The US has begun preparation for the end of the Casto regime, setting up an international fund to support a democratic transition and Cuba's economy once such a transition begins. The US government has also prepared for a sudden influx of refugees.

In October, Bush said Castro's regime was in its "dying gasps" and announced new initiatives aimed at easing a democratic transition and vowed to not ease the comprehensive economic embargo on the island that has been in place since the 1960s.

"America will have no part in giving oxygen to a criminal regime victimising its own people," Bush said at the time. "We will not support the old way with new faces, the old system held together by new chains."

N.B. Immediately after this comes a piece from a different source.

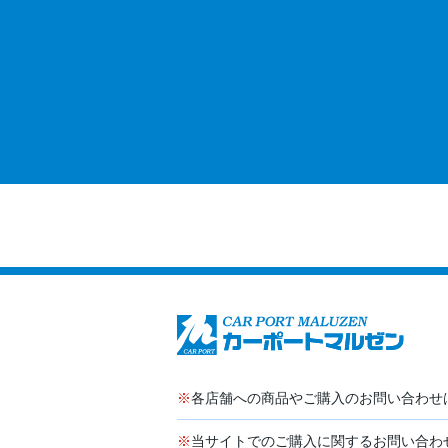
※
各店舗への商品やご購入のお問い合わせ
※
当サイトでのご購入に関するお問い合わ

Bush announced his initiative to set up an international, multi-billion dollar "freedom fund" that would provide loans and grants to Cubans to help the transition, but only after the government allows real elections and basic freedoms.

He attached similar strings to allowing non-governmental organisations to provide computers and the Internet to Cubans - if the regime lifted its restrictions on the media.

The Bush administration has also sought to further isolate the regime with more travel restrictions and clamped down on the amount of money Cuban Americans can send back.